Like Malone’s, Wanda’s journey relatively begins after she accidentally falls hostage to a robber named Mr. Dennis (Michael Higgins Jr.). After a lonely day of wandering around the town’s shops and theater, she walks into a familiar bar to use the restroom, where she finds Mr. Dennis in the middle of conducting a robbery. Unaware, she casually makes herself comfortable, and from this scene on, Wanda is stuck with him, answering to his every demand and becoming a naïve accomplice to his crimes. Their relationship mirrors the existential passivity of a complicit life to a man in charge. She does as she’s told. If she suggests something different she is shot down, hit, and manipulated.

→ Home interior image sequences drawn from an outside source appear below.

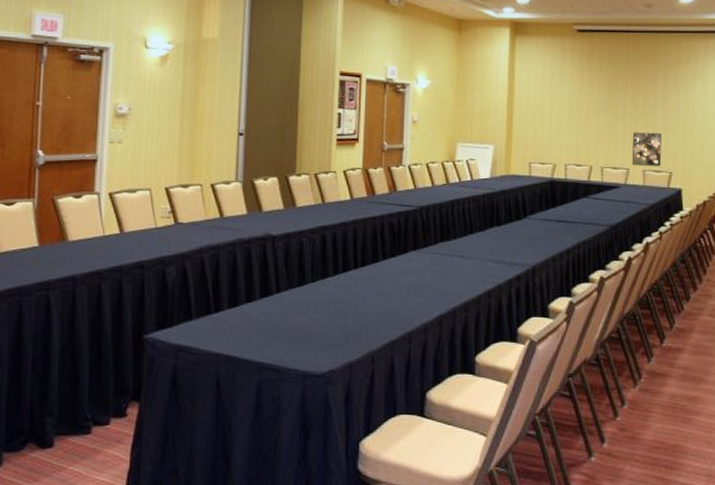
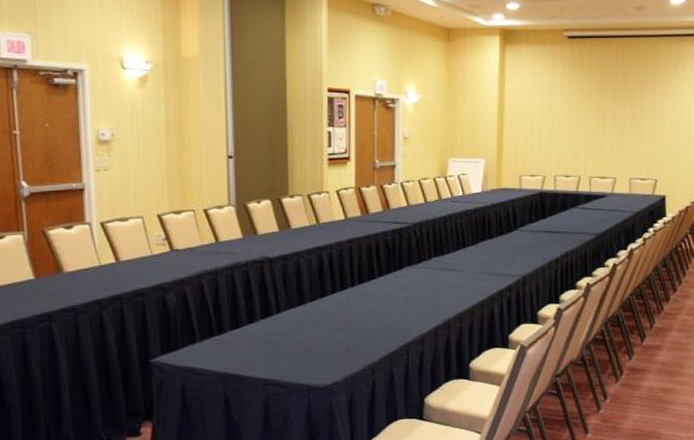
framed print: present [631,132,662,167] -> none [619,140,649,175]

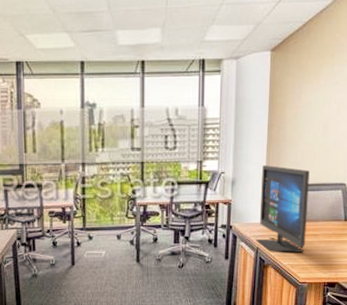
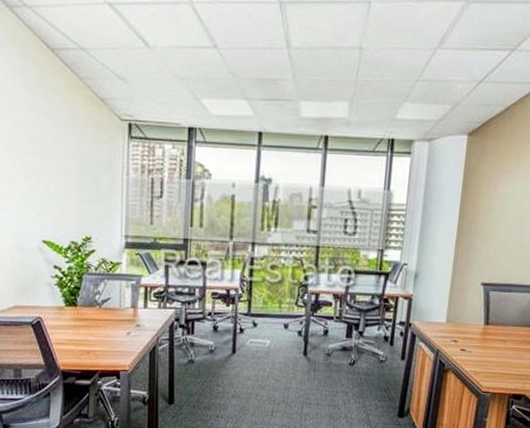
computer monitor: present [256,164,310,252] -> none [437,259,502,358]

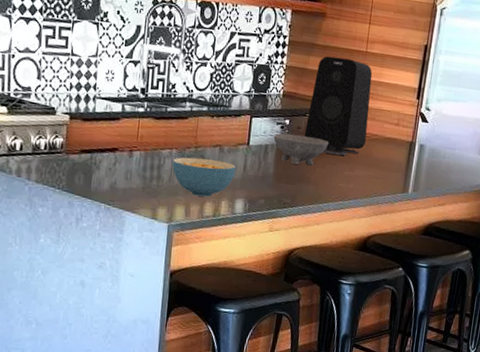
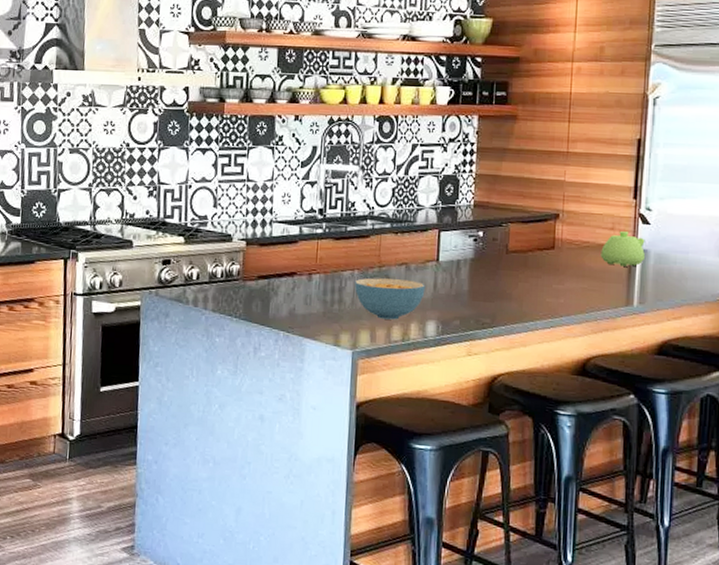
bowl: present [274,133,329,166] -> none [466,246,531,281]
speaker: present [305,56,373,156] -> none [502,160,577,267]
teapot: none [386,127,423,159] -> present [600,231,645,267]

Wanda doesn’t exert any explicit agency or control over her decisions until the film reaches its own climactic conclusion. After Mr. Dennis’s failed bank robbery, Wanda is left at the hands of another strange man who attempts to rape her. As she is being attacked, we see her fight for the first time. An exertion of agency and power is released when she is able to escape his grasp and run to the trees. For the first time, we witness Wanda alone in a storm of emotion and vulnerability as she sobs on her knees, releasing a palpable sense of anger and frustration that had been built up to the brink since the film’s opening credits. This is an exorcism not just for Wanda, but for Loden and so many other women who have felt marginalized in their relationships, their communities, and beyond. While Wanda was a rather unpopular film when it was released 50 years ago in the United States, the film did very well in Europe, winning at the 1970 Venice Film Festival for Best Foreign Film. Today, it is regarded as one of the best American independent films and holds a prestigious legacy as a highly valued and critical piece of filmmaking history.